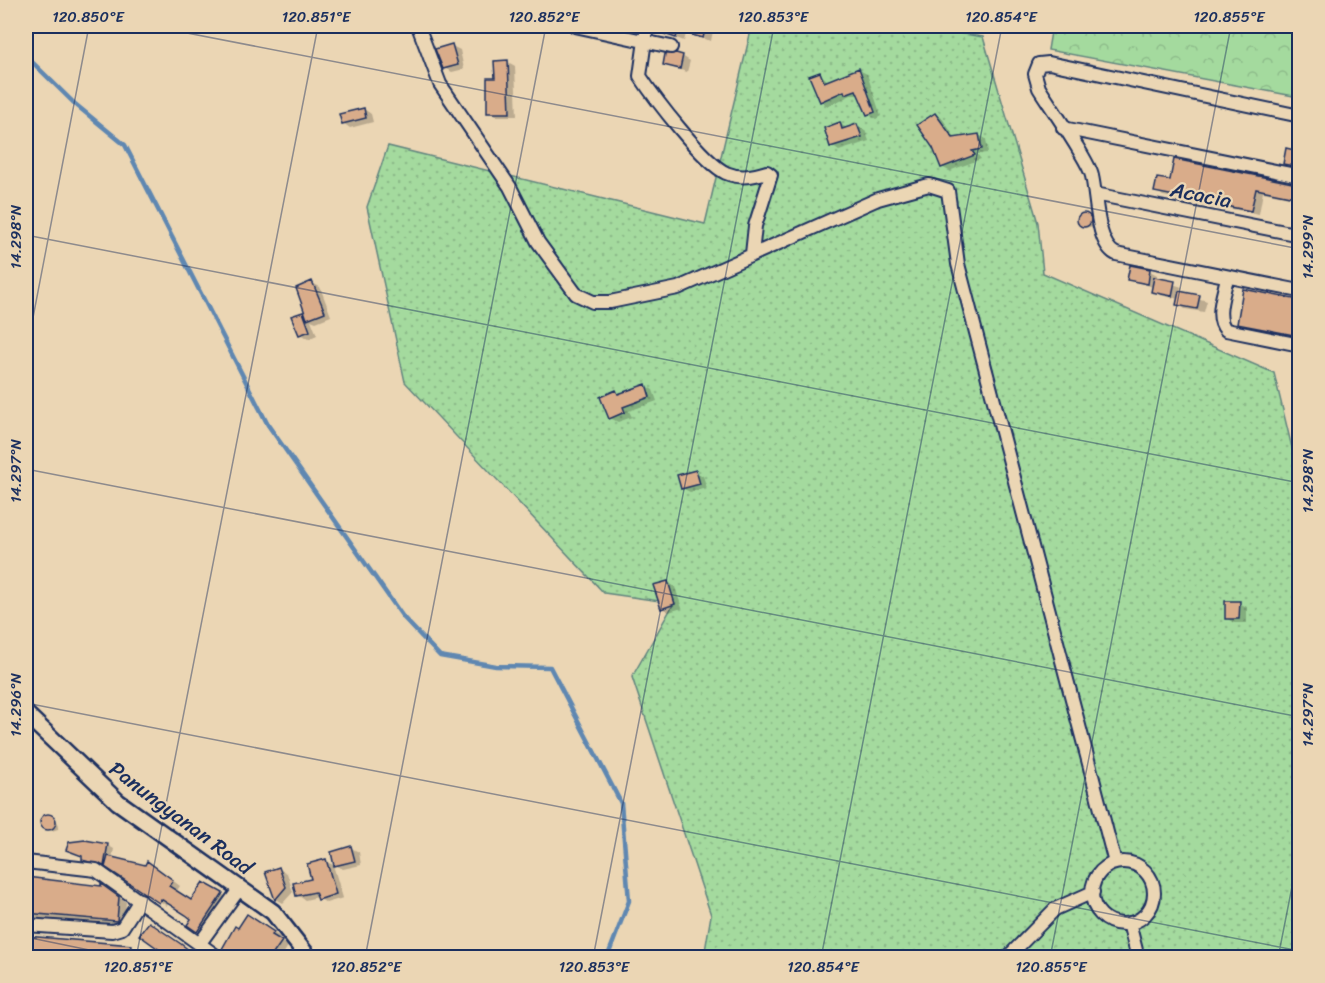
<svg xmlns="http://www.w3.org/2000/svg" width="1325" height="983" viewBox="0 0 1325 983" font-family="Sriracha,sans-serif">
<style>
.grass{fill:url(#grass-dots);stroke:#60847e;stroke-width:1.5}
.forest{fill:url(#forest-crowns);stroke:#60847e;stroke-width:1.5}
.shadow{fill:#0003}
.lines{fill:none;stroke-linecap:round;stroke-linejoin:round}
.stream{stroke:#5e87b1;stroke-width:4.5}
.building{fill:#d9ac8a;stroke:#1b2f5e;stroke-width:1.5}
.minor-casing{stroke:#1b2f5e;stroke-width:16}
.tertiary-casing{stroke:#1b2f5e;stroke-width:20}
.minor{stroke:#ebd6b4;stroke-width:12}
.tertiary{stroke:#ebd6b4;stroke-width:15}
.ticks{fill:none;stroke:#1b2f5e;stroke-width:1.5;stroke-opacity:0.45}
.labels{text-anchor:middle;stroke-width:4.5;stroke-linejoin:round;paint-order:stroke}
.street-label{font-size:21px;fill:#1b2f5e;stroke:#ebd6b4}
.neatline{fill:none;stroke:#1b2f5e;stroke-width:2}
.ticks-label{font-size:15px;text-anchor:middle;fill:#1b2f5e}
</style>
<defs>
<pattern id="grass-dots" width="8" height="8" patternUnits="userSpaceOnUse" patternTransform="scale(1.5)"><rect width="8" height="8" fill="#a4da9e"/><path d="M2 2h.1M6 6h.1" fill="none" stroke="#8dbb8a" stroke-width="1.8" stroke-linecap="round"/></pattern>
<pattern id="forest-crowns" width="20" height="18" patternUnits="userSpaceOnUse" patternTransform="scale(1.5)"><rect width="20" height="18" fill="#a4da9e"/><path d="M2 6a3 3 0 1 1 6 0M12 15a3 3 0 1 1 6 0" fill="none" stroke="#8dbb8a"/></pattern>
</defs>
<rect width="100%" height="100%" fill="#ebd6b4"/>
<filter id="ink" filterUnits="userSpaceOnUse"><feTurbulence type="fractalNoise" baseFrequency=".0167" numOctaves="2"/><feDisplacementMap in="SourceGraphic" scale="12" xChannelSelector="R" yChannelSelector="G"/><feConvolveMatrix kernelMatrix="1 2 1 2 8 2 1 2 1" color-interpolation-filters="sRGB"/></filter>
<g filter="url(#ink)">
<!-- grass -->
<path class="grass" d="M752 26H913L983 37 1038 223 1043 273 1274 373 1300 481 1299 957H704L711 915 632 677 674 603 604 593 405 382 367 207 388 146 705 224Z"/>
<!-- forest -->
<path class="forest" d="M1052 26H1299V97L1048 50Z"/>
<!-- shadow -->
<path class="shadow" d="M658 26H700L713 31 711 41 686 34 684 41 656 30Z
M452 46 460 50 464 69 452 72 444 68Z
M682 56 690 61 687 72 665 65Z
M508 62 515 66 517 116H496L488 112 496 80Z
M859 70 867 74 881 116 876 119 868 114 860 95H851L828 106 821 101 819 73 828 81Z
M364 109 371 114 373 122 350 128 343 123Z
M935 114 942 118 956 139 979 135 986 139 988 153 977 154 981 159 949 171 942 167 934 147Z
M840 124 847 128 857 126 865 130 869 141 839 151 832 146Z
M1287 150 1300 152V169L1285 163Z
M1176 161 1300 185V199L1263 192 1259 214 1163 196 1156 191 1171 182Z
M1089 214 1092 216 1094 226 1084 228 1081 226 1079 216Z
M1131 267 1150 271 1157 275V279L1182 287 1180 293 1207 301 1204 312 1185 309 1178 304 1179 299 1160 295 1153 291V287L1128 279Z
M312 283 320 287 331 316 316 322 311 320 317 335 308 339 300 334 303 314 308 316Z
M1244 291 1300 302V338L1239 323Z
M646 386 653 390 657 401 629 411 632 417 618 422 610 418 616 392 621 395Z
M696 472 703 476 707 488 690 492 682 488Z
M668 582 675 587 682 608 669 612 662 608Z
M1239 603 1247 607V623H1234L1226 618Z
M26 799 30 801 26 838Z
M47 816 56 819 59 825 58 829 52 831 40 826Z
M72 842 107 845 114 849 112 859 155 867 180 886 176 892 191 902 203 884 229 898 206 935 189 925 193 919 169 902 167 906 110 868 90 863 84 857 67 849Z
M351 848 359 852 361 865 343 869 335 865Z
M325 861 333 865 343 898 326 903 318 897 305 900 297 895 313 880Z
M279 869 287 873 293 892 283 903 276 899 267 873Z
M26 879 109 890 126 902 124 924 26 919Z
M255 920 280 937 279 940 288 946 281 958H237L224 949 239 930Z
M26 938 132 947 139 951V958H26Z"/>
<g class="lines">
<!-- stream -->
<path class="stream" d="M26 56 75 104 125 145 268 425 403 617 440 656 496 666 550 667 621 803 629 901 607 958"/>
</g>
<!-- building -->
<path class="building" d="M655 26H706L703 38 678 31 676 38 655 31Z
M452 44 458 65 443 69 435 49Z
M676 53 683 55 680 69 663 65 665 54Z
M508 60 510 113H487V78H495L494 61Z
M859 68 875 112 867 115 856 90 845 94 844 91 820 102 809 76 820 72 824 82Z
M364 108 366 118 342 124 339 114Z
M935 113 953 138 979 134 982 149 972 151 975 155 941 168 933 148 917 125Z
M840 122 842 129 857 124 862 137 830 147 824 128Z
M1286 148 1299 151V167L1283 164Z
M1174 159 1297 184 1295 197 1256 189 1251 211 1154 192 1157 178 1170 180Z
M1077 220a7 7 0 1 1 14 0a7 7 0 1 1-14 0Z
M1130 265 1150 269 1148 284 1127 280Z
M1154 277 1175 281 1172 296 1151 292Z
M312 281 325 312 307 319 296 288Z
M1243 289 1299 300V336L1237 324Z
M1179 291 1200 295 1197 309 1176 305Z
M303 312 310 331 299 335 291 316Z
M646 384 650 397 623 407 625 412 609 419 600 397 616 390 618 394Z
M696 470 700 484 681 489 677 475Z
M668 581 675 604 661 609 653 585Z
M1225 601H1240L1239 619H1225Z
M40 822a8 8 0 1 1 16 0a8 8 0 1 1-16 0Z
M85 840 108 844 104 866 82 860V856L66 850 69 842Z
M351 846 355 861 334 866 331 852Z
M108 856 145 865 147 861 173 880 169 886 191 900 203 882 223 893 197 932 187 925 191 919 186 915 161 899 159 903 105 867Z
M326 859 336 894 318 900 315 892 296 896 293 883 311 879 307 864Z
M279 867 286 887 275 900 265 872Z
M26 877 101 886V884L119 897 117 921 26 913Z
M247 914 274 932 272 935 282 941 271 957H235L222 949 235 926 238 928Z
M149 922 181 944 198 957H169L164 953 139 935Z
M26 936 132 945 131 957H26Z"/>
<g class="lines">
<!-- minor casing -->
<g class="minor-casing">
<path id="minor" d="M418 26 440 84 510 187 538 242 576 294 593 302H610L678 288 878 199 929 185 948 191 958 264 1115 863
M575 26 671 47
M647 26 640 76C655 99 703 162 726 173 740 179 754 176 767 172L771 175 755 226 752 254
M1300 116 1049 63 1039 64 1035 74 1039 88C1050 106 1089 161 1092 176 1097 197 1096 244 1116 254L1300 291
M1063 128 1300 176
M1095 194 1300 235
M1227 277C1224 294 1214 317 1226 330L1300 345
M26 862 96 870 219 958
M1092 893a31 31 0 1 1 62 0a31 31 0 1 1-62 0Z
M1129 923 1138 958
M26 925 112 931 122 928 140 900
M200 943 240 888
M1007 958 1055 909 1093 892"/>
</g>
<!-- tertiary casing -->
<g class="tertiary-casing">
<path id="tertiary" d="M26 714 118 802 273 912 309 958"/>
</g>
<!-- minor -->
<use href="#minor" class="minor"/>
<!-- tertiary -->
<use href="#tertiary" class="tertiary"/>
</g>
</g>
<!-- ticks -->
<path class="ticks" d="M151 26 1300 249M26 235 1300 483M26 354 89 26M26 469 1300 717M26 703 1300 951M26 937 128 958M136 958 318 26M365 958 546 26M593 958 774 26M821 958 1002 26M1050 958 1231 26M1278 958 1300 846"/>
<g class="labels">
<!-- street labels -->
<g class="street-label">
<text transform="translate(1201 195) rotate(11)" y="7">Acacia</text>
<text transform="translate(181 818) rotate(37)" y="7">Panungyanan Road</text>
</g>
</g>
<!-- margin -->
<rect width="1325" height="983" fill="none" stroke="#ebd6b4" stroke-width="66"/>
<rect x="33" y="33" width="1259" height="917" class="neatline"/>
<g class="ticks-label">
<text x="88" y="22">120.850°E</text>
<text x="316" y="22">120.851°E</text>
<text x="544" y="22">120.852°E</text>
<text x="773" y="22">120.853°E</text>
<text x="1001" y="22">120.854°E</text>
<text x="1229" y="22">120.855°E</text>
<text transform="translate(16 237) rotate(-90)" y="5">14.298°N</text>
<text transform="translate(1308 247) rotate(-90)" y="5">14.299°N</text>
<text transform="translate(16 471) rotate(-90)" y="5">14.297°N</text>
<text transform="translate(1308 481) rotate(-90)" y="5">14.298°N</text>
<text transform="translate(16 705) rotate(-90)" y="5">14.296°N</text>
<text transform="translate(1308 715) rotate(-90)" y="5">14.297°N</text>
<text x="138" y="972">120.851°E</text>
<text x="366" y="972">120.852°E</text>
<text x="594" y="972">120.853°E</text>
<text x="823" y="972">120.854°E</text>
<text x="1051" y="972">120.855°E</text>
</g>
</svg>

• [YOUR GOAL]:
Among the lines above, find those that contain the word "linejoin" and copy them.

• [TASK OUTPUT]:
.lines{fill:none;stroke-linecap:round;stroke-linejoin:round}
.labels{text-anchor:middle;stroke-width:4.5;stroke-linejoin:round;paint-order:stroke}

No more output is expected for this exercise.